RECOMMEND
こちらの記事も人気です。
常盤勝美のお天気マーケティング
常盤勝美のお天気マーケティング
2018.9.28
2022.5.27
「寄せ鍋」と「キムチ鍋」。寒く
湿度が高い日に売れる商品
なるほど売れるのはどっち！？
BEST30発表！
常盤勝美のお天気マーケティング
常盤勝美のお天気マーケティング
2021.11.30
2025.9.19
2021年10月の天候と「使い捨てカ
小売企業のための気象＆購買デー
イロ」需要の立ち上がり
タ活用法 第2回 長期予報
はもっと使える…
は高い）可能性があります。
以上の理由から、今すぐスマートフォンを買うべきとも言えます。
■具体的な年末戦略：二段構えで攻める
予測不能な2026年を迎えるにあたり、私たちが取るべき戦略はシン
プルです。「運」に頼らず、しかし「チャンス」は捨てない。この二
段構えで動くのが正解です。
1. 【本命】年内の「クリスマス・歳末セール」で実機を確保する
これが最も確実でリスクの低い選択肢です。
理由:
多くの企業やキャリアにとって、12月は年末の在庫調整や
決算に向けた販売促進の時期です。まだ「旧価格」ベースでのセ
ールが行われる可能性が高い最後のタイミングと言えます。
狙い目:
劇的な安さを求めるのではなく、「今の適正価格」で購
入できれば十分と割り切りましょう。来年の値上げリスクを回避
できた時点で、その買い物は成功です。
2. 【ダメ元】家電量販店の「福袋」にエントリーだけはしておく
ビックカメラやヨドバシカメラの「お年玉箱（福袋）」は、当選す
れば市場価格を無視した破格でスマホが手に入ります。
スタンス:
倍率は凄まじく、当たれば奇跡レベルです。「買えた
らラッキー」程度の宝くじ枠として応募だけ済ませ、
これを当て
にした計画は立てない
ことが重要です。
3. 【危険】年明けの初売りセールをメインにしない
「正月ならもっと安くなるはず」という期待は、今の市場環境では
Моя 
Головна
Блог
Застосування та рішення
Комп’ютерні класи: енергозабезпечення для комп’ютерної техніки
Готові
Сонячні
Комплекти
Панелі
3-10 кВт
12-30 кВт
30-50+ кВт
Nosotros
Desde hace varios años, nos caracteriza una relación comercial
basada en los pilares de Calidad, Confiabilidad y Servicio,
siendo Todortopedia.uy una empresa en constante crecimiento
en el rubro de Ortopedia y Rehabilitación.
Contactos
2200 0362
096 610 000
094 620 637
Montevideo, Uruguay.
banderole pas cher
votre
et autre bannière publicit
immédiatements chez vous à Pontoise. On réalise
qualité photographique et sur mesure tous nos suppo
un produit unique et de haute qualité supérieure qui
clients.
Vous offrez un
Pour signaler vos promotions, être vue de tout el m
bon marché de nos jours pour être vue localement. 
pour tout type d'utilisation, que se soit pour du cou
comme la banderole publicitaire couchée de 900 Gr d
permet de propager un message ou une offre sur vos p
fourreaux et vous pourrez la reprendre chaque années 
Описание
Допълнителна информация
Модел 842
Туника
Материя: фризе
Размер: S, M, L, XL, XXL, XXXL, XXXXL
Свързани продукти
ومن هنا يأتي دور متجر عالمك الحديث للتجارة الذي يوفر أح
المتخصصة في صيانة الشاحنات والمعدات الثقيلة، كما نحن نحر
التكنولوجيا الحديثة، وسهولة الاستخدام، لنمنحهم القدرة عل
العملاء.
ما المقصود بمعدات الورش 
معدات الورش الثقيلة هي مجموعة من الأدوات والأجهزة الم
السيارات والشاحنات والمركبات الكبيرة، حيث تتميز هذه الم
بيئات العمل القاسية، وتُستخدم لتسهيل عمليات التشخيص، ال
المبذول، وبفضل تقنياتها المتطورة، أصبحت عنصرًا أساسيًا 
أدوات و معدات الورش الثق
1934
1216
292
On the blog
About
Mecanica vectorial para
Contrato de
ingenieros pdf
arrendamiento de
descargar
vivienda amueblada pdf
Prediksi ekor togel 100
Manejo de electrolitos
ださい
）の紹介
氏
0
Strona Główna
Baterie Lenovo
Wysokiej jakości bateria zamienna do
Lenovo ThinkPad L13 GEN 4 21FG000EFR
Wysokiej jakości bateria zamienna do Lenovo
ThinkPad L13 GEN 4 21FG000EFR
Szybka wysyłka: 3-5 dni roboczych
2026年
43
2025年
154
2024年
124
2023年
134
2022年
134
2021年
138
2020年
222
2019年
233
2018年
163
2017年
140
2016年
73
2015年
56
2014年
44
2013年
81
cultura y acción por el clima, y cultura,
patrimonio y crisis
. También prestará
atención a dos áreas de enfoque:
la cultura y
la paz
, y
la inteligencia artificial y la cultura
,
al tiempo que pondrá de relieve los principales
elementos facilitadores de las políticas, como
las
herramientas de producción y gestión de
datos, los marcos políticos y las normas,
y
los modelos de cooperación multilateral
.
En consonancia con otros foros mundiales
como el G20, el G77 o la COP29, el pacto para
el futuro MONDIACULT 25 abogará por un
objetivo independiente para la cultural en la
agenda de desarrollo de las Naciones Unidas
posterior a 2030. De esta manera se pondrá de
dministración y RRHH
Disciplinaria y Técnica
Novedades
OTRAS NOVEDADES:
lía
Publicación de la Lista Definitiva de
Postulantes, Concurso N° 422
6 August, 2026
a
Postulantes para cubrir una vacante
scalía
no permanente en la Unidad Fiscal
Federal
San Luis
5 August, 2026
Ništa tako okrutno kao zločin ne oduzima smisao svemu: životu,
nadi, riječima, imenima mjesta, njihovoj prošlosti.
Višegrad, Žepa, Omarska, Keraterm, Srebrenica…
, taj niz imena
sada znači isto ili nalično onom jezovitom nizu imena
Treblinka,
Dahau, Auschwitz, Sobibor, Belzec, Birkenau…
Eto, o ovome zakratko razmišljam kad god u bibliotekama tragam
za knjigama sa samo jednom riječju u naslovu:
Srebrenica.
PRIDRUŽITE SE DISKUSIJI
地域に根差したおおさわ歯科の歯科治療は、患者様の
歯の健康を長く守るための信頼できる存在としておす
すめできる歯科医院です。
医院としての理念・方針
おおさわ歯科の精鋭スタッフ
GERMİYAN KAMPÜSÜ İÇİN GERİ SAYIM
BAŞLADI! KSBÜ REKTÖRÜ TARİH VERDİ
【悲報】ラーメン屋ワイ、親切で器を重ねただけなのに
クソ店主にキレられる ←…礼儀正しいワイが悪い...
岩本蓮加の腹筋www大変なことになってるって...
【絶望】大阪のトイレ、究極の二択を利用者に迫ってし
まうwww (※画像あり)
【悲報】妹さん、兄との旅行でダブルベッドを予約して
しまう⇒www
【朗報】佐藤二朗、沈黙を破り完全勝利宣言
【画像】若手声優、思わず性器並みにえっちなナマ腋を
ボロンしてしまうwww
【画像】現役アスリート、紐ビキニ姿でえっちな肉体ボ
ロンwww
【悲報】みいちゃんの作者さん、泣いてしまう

---

TASK GOAL
Rewrite every line of text in the material above as a JSON list of strings, one string per line, with blank lines left out.

RESULT FOR THIS EXERCISE
[
  "RECOMMEND",
  "こちらの記事も人気です。",
  "常盤勝美のお天気マーケティング",
  "常盤勝美のお天気マーケティング",
  "2018.9.28",
  "2022.5.27",
  "「寄せ鍋」と「キムチ鍋」。寒く",
  "湿度が高い日に売れる商品",
  "なるほど売れるのはどっち！？",
  "BEST30発表！",
  "常盤勝美のお天気マーケティング",
  "常盤勝美のお天気マーケティング",
  "2021.11.30",
  "2025.9.19",
  "2021年10月の天候と「使い捨てカ",
  "小売企業のための気象＆購買デー",
  "イロ」需要の立ち上がり",
  "タ活用法 第2回 長期予報",
  "はもっと使える…",
  "は高い）可能性があります。",
  "以上の理由から、今すぐスマートフォンを買うべきとも言えます。",
  "■具体的な年末戦略：二段構えで攻める",
  "予測不能な2026年を迎えるにあたり、私たちが取るべき戦略はシン",
  "プルです。「運」に頼らず、しかし「チャンス」は捨てない。この二",
  "段構えで動くのが正解です。",
  "1. 【本命】年内の「クリスマス・歳末セール」で実機を確保する",
  "これが最も確実でリスクの低い選択肢です。",
  "理由:",
  "多くの企業やキャリアにとって、12月は年末の在庫調整や",
  "決算に向けた販売促進の時期です。まだ「旧価格」ベースでのセ",
  "ールが行われる可能性が高い最後のタイミングと言えます。",
  "狙い目:",
  "劇的な安さを求めるのではなく、「今の適正価格」で購",
  "入できれば十分と割り切りましょう。来年の値上げリスクを回避",
  "できた時点で、その買い物は成功です。",
  "2. 【ダメ元】家電量販店の「福袋」にエントリーだけはしておく",
  "ビックカメラやヨドバシカメラの「お年玉箱（福袋）」は、当選す",
  "れば市場価格を無視した破格でスマホが手に入ります。",
  "スタンス:",
  "倍率は凄まじく、当たれば奇跡レベルです。「買えた",
  "らラッキー」程度の宝くじ枠として応募だけ済ませ、",
  "これを当て",
  "にした計画は立てない",
  "ことが重要です。",
  "3. 【危険】年明けの初売りセールをメインにしない",
  "「正月ならもっと安くなるはず」という期待は、今の市場環境では",
  "Моя ",
  "Головна",
  "Блог",
  "Застосування та рішення",
  "Комп’ютерні класи: енергозабезпечення для комп’ютерної техніки",
  "Готові",
  "Сонячні",
  "Комплекти",
  "Панелі",
  "3-10 кВт",
  "12-30 кВт",
  "30-50+ кВт",
  "Nosotros",
  "Desde hace varios años, nos caracteriza una relación comercial",
  "basada en los pilares de Calidad, Confiabilidad y Servicio,",
  "siendo Todortopedia.uy una empresa en constante crecimiento",
  "en el rubro de Ortopedia y Rehabilitación.",
  "Contactos",
  "2200 0362",
  "096 610 000",
  "094 620 637",
  "Montevideo, Uruguay.",
  "banderole pas cher",
  "votre",
  "et autre bannière publicit",
  "immédiatements chez vous à Pontoise. On réalise",
  "qualité photographique et sur mesure tous nos suppo",
  "un produit unique et de haute qualité supérieure qui",
  "clients.",
  "Vous offrez un",
  "Pour signaler vos promotions, être vue de tout el m",
  "bon marché de nos jours pour être vue localement. ",
  "pour tout type d'utilisation, que se soit pour du cou",
  "comme la banderole publicitaire couchée de 900 Gr d",
  "permet de propager un message ou une offre sur vos p",
  "fourreaux et vous pourrez la reprendre chaque années ",
  "Описание",
  "Допълнителна информация",
  "Модел 842",
  "Туника",
  "Материя: фризе",
  "Размер: S, M, L, XL, XXL, XXXL, XXXXL",
  "Свързани продукти",
  "ومن هنا يأتي دور متجر عالمك الحديث للتجارة الذي يوفر أح",
  "المتخصصة في صيانة الشاحنات والمعدات الثقيلة، كما نحن نحر",
  "التكنولوجيا الحديثة، وسهولة الاستخدام، لنمنحهم القدرة عل",
  "العملاء.",
  "ما المقصود بمعدات الورش ",
  "معدات الورش الثقيلة هي مجموعة من الأدوات والأجهزة الم",
  "السيارات والشاحنات والمركبات الكبيرة، حيث تتميز هذه الم",
  "بيئات العمل القاسية، وتُستخدم لتسهيل عمليات التشخيص، ال",
  "المبذول، وبفضل تقنياتها المتطورة، أصبحت عنصرًا أساسيًا ",
  "أدوات و معدات الورش الثق",
  "1934",
  "1216",
  "292",
  "On the blog",
  "About",
  "Mecanica vectorial para",
  "Contrato de",
  "ingenieros pdf",
  "arrendamiento de",
  "descargar",
  "vivienda amueblada pdf",
  "Prediksi ekor togel 100",
  "Manejo de electrolitos",
  "ださい",
  "）の紹介",
  "氏",
  "0",
  "Strona Główna",
  "Baterie Lenovo",
  "Wysokiej jakości bateria zamienna do",
  "Lenovo ThinkPad L13 GEN 4 21FG000EFR",
  "Wysokiej jakości bateria zamienna do Lenovo",
  "ThinkPad L13 GEN 4 21FG000EFR",
  "Szybka wysyłka: 3-5 dni roboczych",
  "2026年",
  "43",
  "2025年",
  "154",
  "2024年",
  "124",
  "2023年",
  "134",
  "2022年",
  "134",
  "2021年",
  "138",
  "2020年",
  "222",
  "2019年",
  "233",
  "2018年",
  "163",
  "2017年",
  "140",
  "2016年",
  "73",
  "2015年",
  "56",
  "2014年",
  "44",
  "2013年",
  "81",
  "cultura y acción por el clima, y cultura,",
  "patrimonio y crisis",
  ". También prestará",
  "atención a dos áreas de enfoque:",
  "la cultura y",
  "la paz",
  ", y",
  "la inteligencia artificial y la cultura",
  ",",
  "al tiempo que pondrá de relieve los principales",
  "elementos facilitadores de las políticas, como",
  "las",
  "herramientas de producción y gestión de",
  "datos, los marcos políticos y las normas,",
  "y",
  "los modelos de cooperación multilateral",
  ".",
  "En consonancia con otros foros mundiales",
  "como el G20, el G77 o la COP29, el pacto para",
  "el futuro MONDIACULT 25 abogará por un",
  "objetivo independiente para la cultural en la",
  "agenda de desarrollo de las Naciones Unidas",
  "posterior a 2030. De esta manera se pondrá de",
  "dministración y RRHH",
  "Disciplinaria y Técnica",
  "Novedades",
  "OTRAS NOVEDADES:",
  "lía",
  "Publicación de la Lista Definitiva de",
  "Postulantes, Concurso N° 422",
  "6 August, 2026",
  "a",
  "Postulantes para cubrir una vacante",
  "scalía",
  "no permanente en la Unidad Fiscal",
  "Federal",
  "San Luis",
  "5 August, 2026",
  "Ništa tako okrutno kao zločin ne oduzima smisao svemu: životu,",
  "nadi, riječima, imenima mjesta, njihovoj prošlosti.",
  "Višegrad, Žepa, Omarska, Keraterm, Srebrenica…",
  ", taj niz imena",
  "sada znači isto ili nalično onom jezovitom nizu imena",
  "Treblinka,",
  "Dahau, Auschwitz, Sobibor, Belzec, Birkenau…",
  "Eto, o ovome zakratko razmišljam kad god u bibliotekama tragam",
  "za knjigama sa samo jednom riječju u naslovu:",
  "Srebrenica.",
  "PRIDRUŽITE SE DISKUSIJI",
  "地域に根差したおおさわ歯科の歯科治療は、患者様の",
  "歯の健康を長く守るための信頼できる存在としておす",
  "すめできる歯科医院です。",
  "医院としての理念・方針",
  "おおさわ歯科の精鋭スタッフ",
  "GERMİYAN KAMPÜSÜ İÇİN GERİ SAYIM",
  "BAŞLADI! KSBÜ REKTÖRÜ TARİH VERDİ",
  "【悲報】ラーメン屋ワイ、親切で器を重ねただけなのに",
  "クソ店主にキレられる ←…礼儀正しいワイが悪い...",
  "岩本蓮加の腹筋www大変なことになってるって...",
  "【絶望】大阪のトイレ、究極の二択を利用者に迫ってし",
  "まうwww (※画像あり)",
  "【悲報】妹さん、兄との旅行でダブルベッドを予約して",
  "しまう⇒www",
  "【朗報】佐藤二朗、沈黙を破り完全勝利宣言",
  "【画像】若手声優、思わず性器並みにえっちなナマ腋を",
  "ボロンしてしまうwww",
  "【画像】現役アスリート、紐ビキニ姿でえっちな肉体ボ",
  "ロンwww",
  "【悲報】みいちゃんの作者さん、泣いてしまう"
]